Instead of discussing where we are going, our leaders continue to create more incentives to grow the military investment. The “military-industrial complex” is increasingly diverse and more an more private contractors take over former military tasks – from food services, to strategic monitoring, to mercenary forces. We are rapidly becoming (if we are not already) an economy with the war complex at its hub.
In his farewell address to the nation on January 17, 1961, Dwight D. Eisenhower’ spoke of the dangers of the war machine that had been created (See end of article for quote and video). He stated that we must guard against this powerful military industry dominating our society. We have failed to heed that warning. Instead, through careful manipulation and strategic rhetoric we have not only come to embrace the war machine, but to accept the “need” for it, and the naturalness of war.
Perpetual war has become completely merged with a fatal belief in “capitalism.” We have been sold an ideology that idolizes the “benefits” of capitalism – particularly its “efficiencies” driven by “free market competition.” Meanwhile, government is presented as “bloated,” “wasteful,” and “corrupt.” We are led to believe in the inherent “badness” of government combined with the assumption that “business” is self-regulating. While the debacle of the current global economic meltdown should have debunked the myth of “efficiency” and market “self-regulation,” it apparently has not.

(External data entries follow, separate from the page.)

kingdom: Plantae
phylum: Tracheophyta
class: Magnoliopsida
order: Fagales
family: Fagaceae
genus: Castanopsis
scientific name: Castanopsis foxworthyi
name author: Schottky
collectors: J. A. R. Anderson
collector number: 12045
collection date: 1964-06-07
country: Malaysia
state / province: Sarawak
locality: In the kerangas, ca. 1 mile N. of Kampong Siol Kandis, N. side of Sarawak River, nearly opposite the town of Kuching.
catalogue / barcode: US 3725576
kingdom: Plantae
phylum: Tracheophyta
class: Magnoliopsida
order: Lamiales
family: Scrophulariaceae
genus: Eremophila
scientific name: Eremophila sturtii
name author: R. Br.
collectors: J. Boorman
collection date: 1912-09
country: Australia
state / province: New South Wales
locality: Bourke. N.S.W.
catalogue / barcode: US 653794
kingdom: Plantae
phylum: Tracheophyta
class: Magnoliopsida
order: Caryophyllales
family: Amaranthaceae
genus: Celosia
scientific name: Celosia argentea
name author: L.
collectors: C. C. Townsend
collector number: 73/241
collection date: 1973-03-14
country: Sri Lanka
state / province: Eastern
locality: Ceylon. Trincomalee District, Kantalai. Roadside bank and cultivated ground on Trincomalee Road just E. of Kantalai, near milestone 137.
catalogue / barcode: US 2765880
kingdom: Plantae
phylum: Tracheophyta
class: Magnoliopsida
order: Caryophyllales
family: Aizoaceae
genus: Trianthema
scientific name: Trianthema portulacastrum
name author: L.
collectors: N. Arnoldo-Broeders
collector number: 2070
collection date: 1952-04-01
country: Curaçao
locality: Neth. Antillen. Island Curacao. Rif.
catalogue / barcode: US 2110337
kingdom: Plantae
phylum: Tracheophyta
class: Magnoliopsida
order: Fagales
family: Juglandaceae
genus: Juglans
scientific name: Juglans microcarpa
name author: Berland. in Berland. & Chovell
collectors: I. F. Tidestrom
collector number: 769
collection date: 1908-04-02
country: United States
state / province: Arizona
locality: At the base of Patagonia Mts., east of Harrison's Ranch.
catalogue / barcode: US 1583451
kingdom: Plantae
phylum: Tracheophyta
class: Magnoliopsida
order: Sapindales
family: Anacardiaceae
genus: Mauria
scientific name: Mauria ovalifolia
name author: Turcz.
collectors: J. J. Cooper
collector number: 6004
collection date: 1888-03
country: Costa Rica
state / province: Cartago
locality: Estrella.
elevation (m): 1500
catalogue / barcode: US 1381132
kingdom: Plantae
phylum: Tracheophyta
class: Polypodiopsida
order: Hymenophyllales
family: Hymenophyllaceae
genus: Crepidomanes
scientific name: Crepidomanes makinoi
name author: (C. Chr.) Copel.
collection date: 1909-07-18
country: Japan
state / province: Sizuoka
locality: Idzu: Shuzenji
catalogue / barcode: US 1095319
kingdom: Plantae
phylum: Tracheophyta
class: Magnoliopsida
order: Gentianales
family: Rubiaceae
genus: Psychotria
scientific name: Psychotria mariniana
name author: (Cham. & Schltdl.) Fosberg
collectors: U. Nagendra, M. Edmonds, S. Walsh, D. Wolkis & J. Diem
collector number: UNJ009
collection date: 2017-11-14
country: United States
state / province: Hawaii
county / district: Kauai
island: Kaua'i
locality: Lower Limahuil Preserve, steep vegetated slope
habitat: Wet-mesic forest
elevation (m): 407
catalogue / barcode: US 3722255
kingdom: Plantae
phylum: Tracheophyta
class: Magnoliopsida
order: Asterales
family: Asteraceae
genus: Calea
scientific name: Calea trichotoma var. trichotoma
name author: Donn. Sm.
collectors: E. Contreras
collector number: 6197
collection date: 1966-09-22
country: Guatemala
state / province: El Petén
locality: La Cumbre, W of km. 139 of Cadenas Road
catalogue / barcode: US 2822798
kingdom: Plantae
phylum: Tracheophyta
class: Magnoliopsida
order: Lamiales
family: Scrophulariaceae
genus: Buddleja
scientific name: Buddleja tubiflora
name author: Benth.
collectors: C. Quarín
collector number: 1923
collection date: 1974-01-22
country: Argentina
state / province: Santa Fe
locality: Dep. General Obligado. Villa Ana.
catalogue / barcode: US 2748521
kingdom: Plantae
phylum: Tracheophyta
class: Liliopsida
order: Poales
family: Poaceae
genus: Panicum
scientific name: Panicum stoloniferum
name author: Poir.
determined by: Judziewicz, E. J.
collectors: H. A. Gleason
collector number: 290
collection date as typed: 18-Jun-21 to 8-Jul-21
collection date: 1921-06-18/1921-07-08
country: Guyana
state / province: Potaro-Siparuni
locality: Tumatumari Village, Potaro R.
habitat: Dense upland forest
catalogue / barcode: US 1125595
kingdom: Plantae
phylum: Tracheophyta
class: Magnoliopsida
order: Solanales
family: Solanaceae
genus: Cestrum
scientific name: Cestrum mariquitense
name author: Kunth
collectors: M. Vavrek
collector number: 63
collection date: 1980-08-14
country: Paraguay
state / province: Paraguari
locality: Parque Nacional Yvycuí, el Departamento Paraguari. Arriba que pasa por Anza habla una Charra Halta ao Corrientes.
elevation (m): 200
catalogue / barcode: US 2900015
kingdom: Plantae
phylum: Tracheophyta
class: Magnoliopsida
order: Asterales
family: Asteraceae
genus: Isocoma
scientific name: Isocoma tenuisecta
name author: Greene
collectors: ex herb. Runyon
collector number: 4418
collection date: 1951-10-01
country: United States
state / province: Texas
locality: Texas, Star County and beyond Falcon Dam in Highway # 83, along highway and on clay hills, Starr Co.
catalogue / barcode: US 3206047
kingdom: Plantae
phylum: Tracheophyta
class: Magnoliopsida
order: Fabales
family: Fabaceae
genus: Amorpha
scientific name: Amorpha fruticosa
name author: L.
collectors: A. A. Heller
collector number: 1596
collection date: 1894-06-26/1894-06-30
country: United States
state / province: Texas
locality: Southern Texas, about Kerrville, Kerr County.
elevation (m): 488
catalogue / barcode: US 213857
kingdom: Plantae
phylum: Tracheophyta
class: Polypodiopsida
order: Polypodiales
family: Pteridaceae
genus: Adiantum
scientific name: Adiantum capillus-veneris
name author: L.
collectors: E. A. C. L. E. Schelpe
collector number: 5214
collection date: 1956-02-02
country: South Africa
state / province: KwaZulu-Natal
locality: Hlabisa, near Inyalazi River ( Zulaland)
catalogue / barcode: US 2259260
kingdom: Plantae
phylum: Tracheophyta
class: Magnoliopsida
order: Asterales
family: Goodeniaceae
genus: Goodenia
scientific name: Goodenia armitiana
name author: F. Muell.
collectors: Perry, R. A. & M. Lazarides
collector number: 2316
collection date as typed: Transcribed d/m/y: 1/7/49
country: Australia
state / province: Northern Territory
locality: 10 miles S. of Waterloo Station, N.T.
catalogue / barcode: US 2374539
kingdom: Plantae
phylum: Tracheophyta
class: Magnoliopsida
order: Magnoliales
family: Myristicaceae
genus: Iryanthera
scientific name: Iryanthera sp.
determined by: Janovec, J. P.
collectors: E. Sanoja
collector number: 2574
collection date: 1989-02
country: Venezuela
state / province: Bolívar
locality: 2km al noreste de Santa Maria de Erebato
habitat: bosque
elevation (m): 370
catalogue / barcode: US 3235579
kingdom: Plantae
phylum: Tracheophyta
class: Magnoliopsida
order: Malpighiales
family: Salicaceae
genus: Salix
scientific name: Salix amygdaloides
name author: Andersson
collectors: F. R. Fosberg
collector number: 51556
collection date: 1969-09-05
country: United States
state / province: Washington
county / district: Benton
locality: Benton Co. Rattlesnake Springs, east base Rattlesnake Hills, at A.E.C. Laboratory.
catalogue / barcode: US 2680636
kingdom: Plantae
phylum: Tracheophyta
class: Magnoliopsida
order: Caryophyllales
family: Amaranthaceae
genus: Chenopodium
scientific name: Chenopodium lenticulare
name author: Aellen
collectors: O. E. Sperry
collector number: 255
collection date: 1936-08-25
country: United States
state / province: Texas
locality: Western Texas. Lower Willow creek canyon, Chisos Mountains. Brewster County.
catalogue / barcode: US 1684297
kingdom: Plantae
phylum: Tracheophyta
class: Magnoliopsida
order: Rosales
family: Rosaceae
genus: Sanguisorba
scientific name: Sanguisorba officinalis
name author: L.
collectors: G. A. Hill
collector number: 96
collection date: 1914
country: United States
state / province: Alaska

There is little broad public discussion of the fact that the economic meltdown is the result of monopoly capitalism seeking the most “profit” imaginable while “free market” governmental believers turned a blind eye to regulating or controlling the “excesses” of capitalism.
Perhaps because this lesson is being missed, or perhaps because the connection is not made, we are incentivizing permanent war. More and more privatization of the military leads to more incentives (profits) from never ending war. Just as privatizing jails and prisons creates an environment to “grow the market” (increase the number of prisoners and the length of detentions), so privatizing the military creates an environment for more war.
Government is not a business. The activities it engages in (in part) are to address social needs that are not necessarily profitable. Increasingly, it needs to engage in meeting social needs that are dangerous when placed in the private market sphere. We are seeing this with the argument about health care, and we should be discussing it in relationship to defense (and other charges of government). Instead, where the concerns about capitalism occur, it is to pose government as a necessary competitor to the private sphere. This is an underlying argument of the “public option” in health care reform. To the best of my knowledge, this is the first time that the U.S. government has been argued to be a necessary competitor to bring U.S. industry back to competitive capitalism. In part, it shows how weak the monopoly barriers have become that the only agency big enough to offer corporate competition is the government of the United States.
The expansion of militarism and imperialism (soft or blatant) is following the same course with looming disastrous consequences. We need to seriously discuss the reality of perpetual war and the profit driven industry that is being created. We need to challenge the rhetoric of never ending conflict and that we can engage in “neat” wars. They are not, and never will be “neat.” They will always bear the costs of blood and life, deadly environments, and decimation of human connection and community.
A peace movement arose under the whip of the “war on terrorism.” It seems to have gone back to sleep with the election of Barack Obama. While there are numerous fronts on which people are struggling right now, it is critical that the peace movement be highly visible and loud. Obama and Congress are expanding the financing of the defense industry. The wars in Iraq and Afghanistan are still being supplemented by “emergency” funding despite promises they would be transparently included in the federal budget.
We have a world at stake with the crises of energy, environmental destruction, and climate chaos. We need each other to meet these challenges if we are going to survive. We have the best bases in the world to come together peacefully than at any time in human history – our very survival. I firmly believe that our ability to successfully meet these challenges rests in peace – not war. We have a choice to make – peace or assured destruction (which will be profitable for a few).